Xerox has been trying to buy HP, Inc. since November. This HP entity is the one which does not make or support any servers used to run OpenVMS. HP split into a pair of companies in 2015, creating Hewlett Packard Enterprise before it halted further development of OpenVMS.

What’s happening to HP Inc., though, has been a part of the OpenVMS history. An outside company bought Compaq in 2002, after Compaq bought Digital several years earlier. In effect, OpenVMS was purchased by a competitor: Hewlett-Packard.

The years that followed the acquisition can be characterized as good for OpenVMS. A new hardware platform was delivered to the OpenVMS community. A well-engineered system, Alpha, was retired. One in, one out. A blow to Tru64 arrived with the departure of Alpha. Compaq was going to have a hard time selling AlphaServers to a world running Intel and AMD chips. The Alpha processing has been moved to emulation now, so there was value there which HP didn’t see.

One item that tipped the HP board and shareholders into the “yes” bucket on the buyout was synergies. Compaq was in the same business and the same markets, in particular with its ProLiant servers.

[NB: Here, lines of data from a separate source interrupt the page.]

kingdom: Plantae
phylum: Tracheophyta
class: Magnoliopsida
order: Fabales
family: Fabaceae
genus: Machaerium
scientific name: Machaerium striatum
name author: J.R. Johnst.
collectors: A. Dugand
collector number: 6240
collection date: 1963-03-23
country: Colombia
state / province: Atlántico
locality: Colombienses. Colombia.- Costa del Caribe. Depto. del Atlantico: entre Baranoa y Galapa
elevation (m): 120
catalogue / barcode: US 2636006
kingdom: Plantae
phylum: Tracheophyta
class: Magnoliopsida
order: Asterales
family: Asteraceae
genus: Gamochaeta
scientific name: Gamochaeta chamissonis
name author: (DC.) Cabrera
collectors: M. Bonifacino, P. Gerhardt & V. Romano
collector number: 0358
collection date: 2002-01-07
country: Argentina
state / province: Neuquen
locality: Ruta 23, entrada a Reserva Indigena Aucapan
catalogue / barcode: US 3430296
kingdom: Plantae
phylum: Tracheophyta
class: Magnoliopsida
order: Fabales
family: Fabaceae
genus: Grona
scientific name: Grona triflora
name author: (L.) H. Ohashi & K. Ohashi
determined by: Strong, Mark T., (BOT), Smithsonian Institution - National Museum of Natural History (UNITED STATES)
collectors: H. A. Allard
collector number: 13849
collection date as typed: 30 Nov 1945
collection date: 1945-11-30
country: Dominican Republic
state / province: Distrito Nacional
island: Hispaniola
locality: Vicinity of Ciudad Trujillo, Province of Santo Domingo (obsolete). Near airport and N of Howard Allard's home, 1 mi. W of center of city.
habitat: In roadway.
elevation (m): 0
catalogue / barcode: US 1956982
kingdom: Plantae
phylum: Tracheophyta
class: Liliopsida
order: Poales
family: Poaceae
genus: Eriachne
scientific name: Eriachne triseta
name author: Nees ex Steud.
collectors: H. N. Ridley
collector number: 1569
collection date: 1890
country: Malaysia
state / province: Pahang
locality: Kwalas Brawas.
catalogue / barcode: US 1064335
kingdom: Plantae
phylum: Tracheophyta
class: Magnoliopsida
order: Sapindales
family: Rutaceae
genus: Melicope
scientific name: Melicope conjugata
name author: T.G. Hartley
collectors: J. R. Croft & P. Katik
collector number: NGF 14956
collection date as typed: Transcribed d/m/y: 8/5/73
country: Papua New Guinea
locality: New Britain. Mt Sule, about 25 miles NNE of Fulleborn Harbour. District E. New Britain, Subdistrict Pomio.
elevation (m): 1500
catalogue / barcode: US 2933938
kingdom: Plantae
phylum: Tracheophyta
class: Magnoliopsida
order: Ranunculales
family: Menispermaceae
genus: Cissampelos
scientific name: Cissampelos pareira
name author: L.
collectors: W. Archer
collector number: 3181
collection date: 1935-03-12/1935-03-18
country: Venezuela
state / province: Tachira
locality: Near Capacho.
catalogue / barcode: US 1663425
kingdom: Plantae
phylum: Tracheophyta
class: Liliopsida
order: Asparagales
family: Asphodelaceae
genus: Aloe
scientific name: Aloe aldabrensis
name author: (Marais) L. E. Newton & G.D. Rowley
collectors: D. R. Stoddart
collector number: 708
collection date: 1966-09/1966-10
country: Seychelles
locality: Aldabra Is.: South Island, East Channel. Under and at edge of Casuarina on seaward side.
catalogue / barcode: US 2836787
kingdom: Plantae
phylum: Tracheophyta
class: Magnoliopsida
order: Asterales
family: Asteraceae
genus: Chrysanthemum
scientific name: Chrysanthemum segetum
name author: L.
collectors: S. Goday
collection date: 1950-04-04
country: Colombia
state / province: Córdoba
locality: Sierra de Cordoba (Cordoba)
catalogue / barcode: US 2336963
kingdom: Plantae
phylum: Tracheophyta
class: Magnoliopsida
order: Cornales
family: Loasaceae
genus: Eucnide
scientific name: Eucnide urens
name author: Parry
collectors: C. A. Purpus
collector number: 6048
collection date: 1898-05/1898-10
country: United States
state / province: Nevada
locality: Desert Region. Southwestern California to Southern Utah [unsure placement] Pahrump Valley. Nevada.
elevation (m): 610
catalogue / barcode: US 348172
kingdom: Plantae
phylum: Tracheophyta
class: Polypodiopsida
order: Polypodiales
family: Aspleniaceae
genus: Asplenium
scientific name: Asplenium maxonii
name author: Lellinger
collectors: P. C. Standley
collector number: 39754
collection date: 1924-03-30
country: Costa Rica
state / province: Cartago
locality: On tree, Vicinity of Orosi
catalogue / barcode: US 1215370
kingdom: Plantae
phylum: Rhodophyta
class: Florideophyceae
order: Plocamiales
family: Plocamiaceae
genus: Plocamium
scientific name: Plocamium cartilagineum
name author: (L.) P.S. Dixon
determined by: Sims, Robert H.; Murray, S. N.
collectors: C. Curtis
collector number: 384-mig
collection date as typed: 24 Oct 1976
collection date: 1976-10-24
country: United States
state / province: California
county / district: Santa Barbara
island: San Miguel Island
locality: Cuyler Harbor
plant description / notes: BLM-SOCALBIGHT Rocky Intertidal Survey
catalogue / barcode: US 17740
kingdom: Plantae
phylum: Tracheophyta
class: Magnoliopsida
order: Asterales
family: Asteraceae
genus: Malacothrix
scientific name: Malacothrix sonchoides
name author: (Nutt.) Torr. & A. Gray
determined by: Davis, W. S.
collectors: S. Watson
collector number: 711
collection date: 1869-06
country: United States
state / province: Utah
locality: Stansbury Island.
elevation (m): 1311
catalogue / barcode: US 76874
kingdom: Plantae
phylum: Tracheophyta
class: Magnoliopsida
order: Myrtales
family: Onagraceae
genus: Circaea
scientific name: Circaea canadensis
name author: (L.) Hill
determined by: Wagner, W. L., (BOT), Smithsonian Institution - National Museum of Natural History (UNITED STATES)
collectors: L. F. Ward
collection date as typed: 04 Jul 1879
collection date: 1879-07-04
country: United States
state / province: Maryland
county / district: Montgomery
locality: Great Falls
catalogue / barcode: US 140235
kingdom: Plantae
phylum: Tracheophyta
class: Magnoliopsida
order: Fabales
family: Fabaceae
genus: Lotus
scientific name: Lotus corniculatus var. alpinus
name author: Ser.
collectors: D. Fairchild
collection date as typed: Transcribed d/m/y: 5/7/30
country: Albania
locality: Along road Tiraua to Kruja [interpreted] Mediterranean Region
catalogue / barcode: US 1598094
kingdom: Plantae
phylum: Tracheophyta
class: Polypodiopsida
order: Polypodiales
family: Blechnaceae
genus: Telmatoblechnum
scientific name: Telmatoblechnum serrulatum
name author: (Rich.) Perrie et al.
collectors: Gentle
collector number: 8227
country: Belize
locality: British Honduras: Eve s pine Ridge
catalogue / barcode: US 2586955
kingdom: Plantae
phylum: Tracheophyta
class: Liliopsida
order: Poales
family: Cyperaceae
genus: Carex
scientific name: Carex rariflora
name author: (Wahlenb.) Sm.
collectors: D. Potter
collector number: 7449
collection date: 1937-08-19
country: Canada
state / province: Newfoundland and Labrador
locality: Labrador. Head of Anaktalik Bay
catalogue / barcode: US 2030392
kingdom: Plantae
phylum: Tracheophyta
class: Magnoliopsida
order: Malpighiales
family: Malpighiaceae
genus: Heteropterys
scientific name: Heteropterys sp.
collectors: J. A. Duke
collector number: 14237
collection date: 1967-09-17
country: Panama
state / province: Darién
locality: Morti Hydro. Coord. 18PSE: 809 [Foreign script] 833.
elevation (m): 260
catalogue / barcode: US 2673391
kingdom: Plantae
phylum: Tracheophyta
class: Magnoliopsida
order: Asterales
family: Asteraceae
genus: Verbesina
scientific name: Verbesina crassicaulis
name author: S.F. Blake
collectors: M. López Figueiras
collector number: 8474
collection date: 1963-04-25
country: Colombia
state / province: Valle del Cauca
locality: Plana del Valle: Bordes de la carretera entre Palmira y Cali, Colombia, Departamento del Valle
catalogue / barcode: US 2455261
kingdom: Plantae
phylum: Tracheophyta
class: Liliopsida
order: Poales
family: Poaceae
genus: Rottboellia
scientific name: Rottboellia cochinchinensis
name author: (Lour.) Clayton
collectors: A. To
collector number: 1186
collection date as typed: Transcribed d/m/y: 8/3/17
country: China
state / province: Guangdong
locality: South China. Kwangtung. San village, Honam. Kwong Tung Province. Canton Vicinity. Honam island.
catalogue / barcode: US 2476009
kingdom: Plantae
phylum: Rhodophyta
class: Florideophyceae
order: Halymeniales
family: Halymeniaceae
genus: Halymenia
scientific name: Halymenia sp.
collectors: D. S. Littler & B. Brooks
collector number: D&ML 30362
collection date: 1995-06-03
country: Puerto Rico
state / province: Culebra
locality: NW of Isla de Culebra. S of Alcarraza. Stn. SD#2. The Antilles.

The executives and programs that were running at Compaq were a good match for HP’s aspirations.

The synergy was so complete that after the buyout of Compaq, customers talked a a Red and a Blue HP. The Red was the meat-eater mindset of Compaq, where day to day competition with the likes of Dell honed the Compaq appetite for conquests. The Blue was the HP of the HP Way, with few layoffs and a collegial culture.

In time, the companies formed a Purple HP. Overlaps were trimmed away, though. HP 3000 MPE/iX users fell away. There was apparently no synergy between OpenVMS business servers and the 3000 operations. It doesn’t help when you’re the smaller entity during a buyout.

Xerox is much smaller than HP Inc. Nevertheless, Xerox is offering $24 a share and offering a full slate of directors for the upcoming vote at the HP Inc. shareholder meeting this spring. HP is feeling the heat. Rather than dismissing the Xerox buyout, it now says there are perfect conditions for triggering that synergy.

HP’s CEO Enrique Lores says HP is “reaching out to Xerox to explore if there is a combination that creates value for HP shareholders that is additive to HP’s strategic and financial plan.” Lores says discussions with Xerox have started.

Like every synergy buyout, the companies must reduce costs and invest in areas to grow in order to find a match. Just two weeks ago, the HP board said Xerox “meaningfully undervalues HP, creates significant risk and compromises the future of our company.”

HP Inc. needs changes in a value exchange, which is code for how the synergy would improve HP’s value. HP wants a better capitalization for the purchase. Finally there are the synergy possibilities; HP says they’re overstated. With all that said, HP will talk to see “if there is a combination that creates value for HP shareholders that is additive to HP’s strategic and financial plan.”

Customers who own HP Inc. products aren’t going to be polled. Not any more than the OpenVMS customers were consulted when Compaq allowed itself to get bought. There was that red, blue, and purple synergy, though.